• TASK DESCRIPTION: Rewrite the material below with "common name" swapped for "everyday name" and every other word left unchanged. Leave the pictures out.

Start

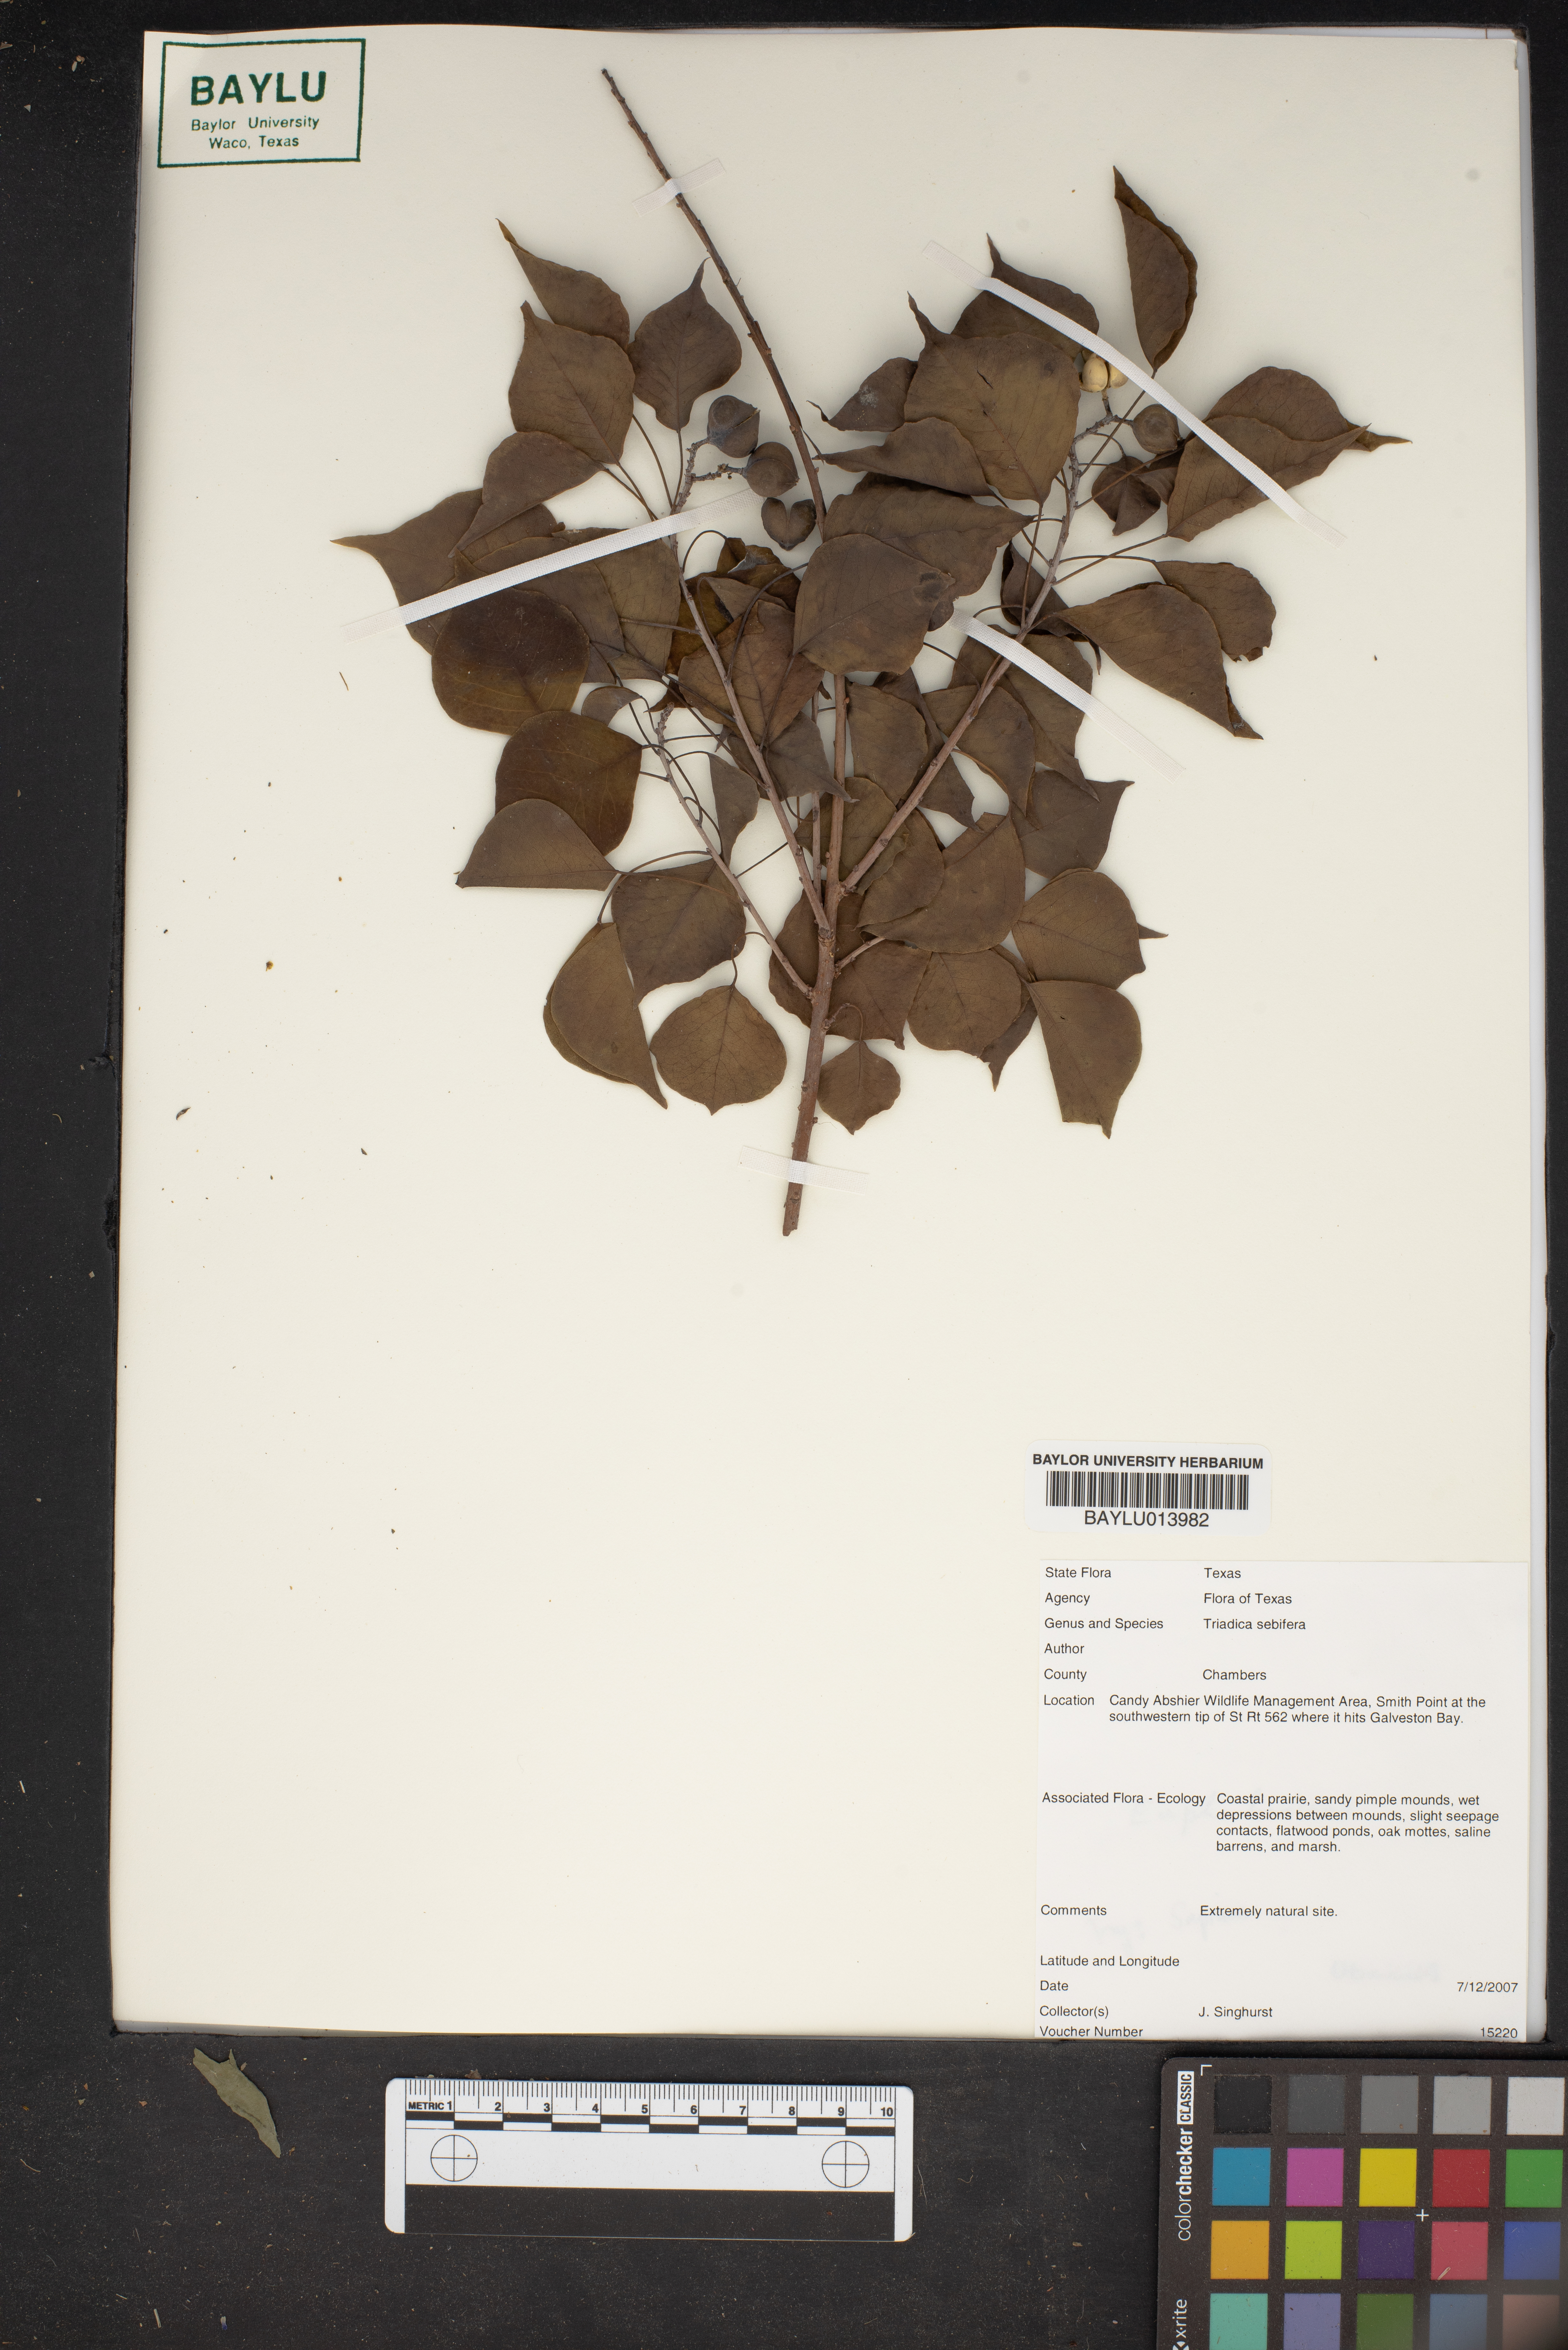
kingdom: Plantae
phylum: Tracheophyta
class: Magnoliopsida
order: Malpighiales
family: Euphorbiaceae
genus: Triadica
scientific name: Triadica sebifera
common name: Chinese tallow
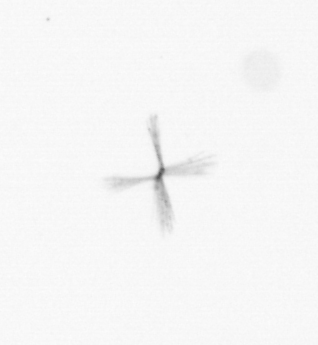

End

• FULL SOLUTION:
kingdom: Plantae
phylum: Tracheophyta
class: Magnoliopsida
order: Malpighiales
family: Euphorbiaceae
genus: Triadica
scientific name: Triadica sebifera
everyday name: Chinese tallow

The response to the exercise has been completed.